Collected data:
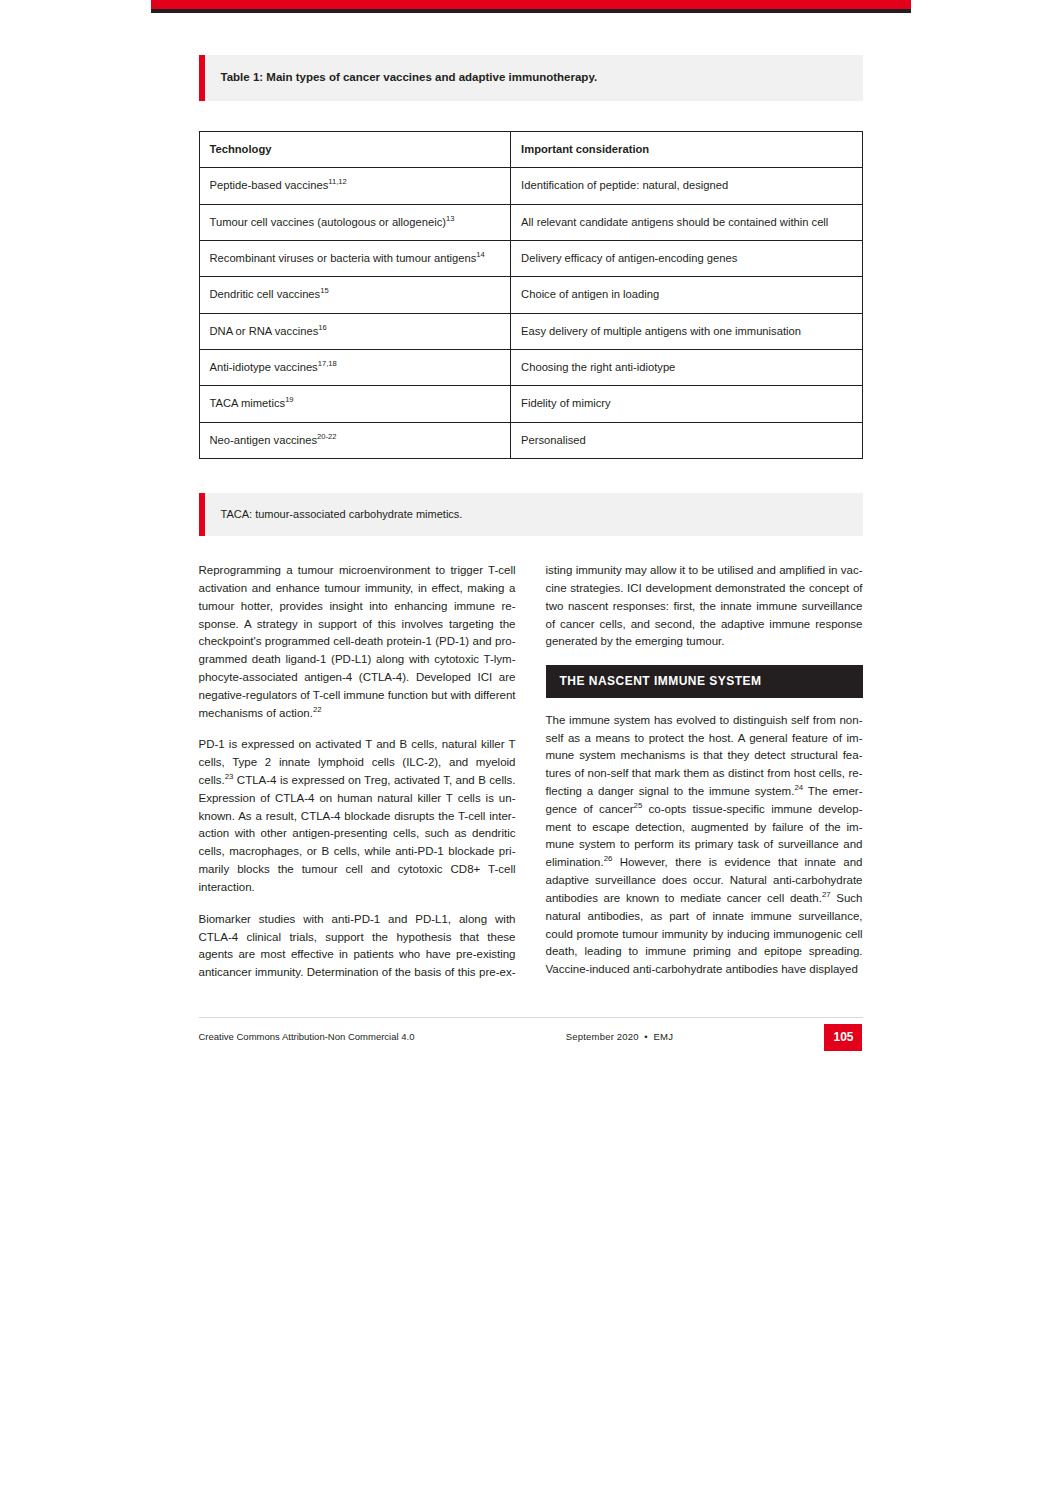Table 1: Main types of cancer vaccines and adaptive immunotherapy.
| Technology | Important consideration |
| --- | --- |
| Peptide-based vaccines 11,12 | Identification of peptide: natural, designed |
| Tumour cell vaccines (autologous or allogeneic) 13 | All relevant candidate antigens should be contained within cell |
| Recombinant viruses or bacteria with tumour antigens 14 | Delivery efficacy of antigen-encoding genes |
| Dendritic cell vaccines 15 | Choice of antigen in loading |
| DNA or RNA vaccines 16 | Easy delivery of multiple antigens with one immunisation |
| Anti-idiotype vaccines 17,18 | Choosing the right anti-idiotype |
| TACA mimetics 19 | Fidelity of mimicry |
| Neo-antigen vaccines 20-22 | Personalised |
TACA: tumour-associated carbohydrate mimetics.
Reprogramming a tumour microenvironment to trigger T-cell activation and enhance tumour immunity, in effect, making a tumour hotter, provides insight into enhancing immune response. A strategy in support of this involves targeting the checkpoint's programmed cell-death protein-1 (PD-1) and programmed death ligand-1 (PD-L1) along with cytotoxic T-lymphocyte-associated antigen-4 (CTLA-4). Developed ICI are negative-regulators of T-cell immune function but with different mechanisms of action.22
PD-1 is expressed on activated T and B cells, natural killer T cells, Type 2 innate lymphoid cells (ILC-2), and myeloid cells.23 CTLA-4 is expressed on Treg, activated T, and B cells. Expression of CTLA-4 on human natural killer T cells is unknown. As a result, CTLA-4 blockade disrupts the T-cell interaction with other antigen-presenting cells, such as dendritic cells, macrophages, or B cells, while anti-PD-1 blockade primarily blocks the tumour cell and cytotoxic CD8+ T-cell interaction.
Biomarker studies with anti-PD-1 and PD-L1, along with CTLA-4 clinical trials, support the hypothesis that these agents are most effective in patients who have pre-existing anticancer immunity. Determination of the basis of this pre-existing immunity may allow it to be utilised and amplified in vaccine strategies. ICI development demonstrated the concept of two nascent responses: first, the innate immune surveillance of cancer cells, and second, the adaptive immune response generated by the emerging tumour.
The nascent immune system
The immune system has evolved to distinguish self from non-self as a means to protect the host. A general feature of immune system mechanisms is that they detect structural features of non-self that mark them as distinct from host cells, reflecting a danger signal to the immune system.24 The emergence of cancer25 co-opts tissue-specific immune development to escape detection, augmented by failure of the immune system to perform its primary task of surveillance and elimination.26 However, there is evidence that innate and adaptive surveillance does occur. Natural anti-carbohydrate antibodies are known to mediate cancer cell death.27 Such natural antibodies, as part of innate immune surveillance, could promote tumour immunity by inducing immunogenic cell death, leading to immune priming and epitope spreading. Vaccine-induced anti-carbohydrate antibodies have displayed
Creative Commons Attribution-Non Commercial 4.0
September 2020 • EMJ
105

## [INSTRUCTIONS TO FOLLOW]
Pictures are to be left out; otherwise, retype exactly the lines from the first line of the data through the line containing "TACA: tumour-associated carbohydrate".

## [WRITTEN SOLUTION]
Table 1: Main types of cancer vaccines and adaptive immunotherapy.
| Technology | Important consideration |
| --- | --- |
| Peptide-based vaccines 11,12 | Identification of peptide: natural, designed |
| Tumour cell vaccines (autologous or allogeneic) 13 | All relevant candidate antigens should be contained within cell |
| Recombinant viruses or bacteria with tumour antigens 14 | Delivery efficacy of antigen-encoding genes |
| Dendritic cell vaccines 15 | Choice of antigen in loading |
| DNA or RNA vaccines 16 | Easy delivery of multiple antigens with one immunisation |
| Anti-idiotype vaccines 17,18 | Choosing the right anti-idiotype |
| TACA mimetics 19 | Fidelity of mimicry |
| Neo-antigen vaccines 20-22 | Personalised |
TACA: tumour-associated carbohydrate mimetics.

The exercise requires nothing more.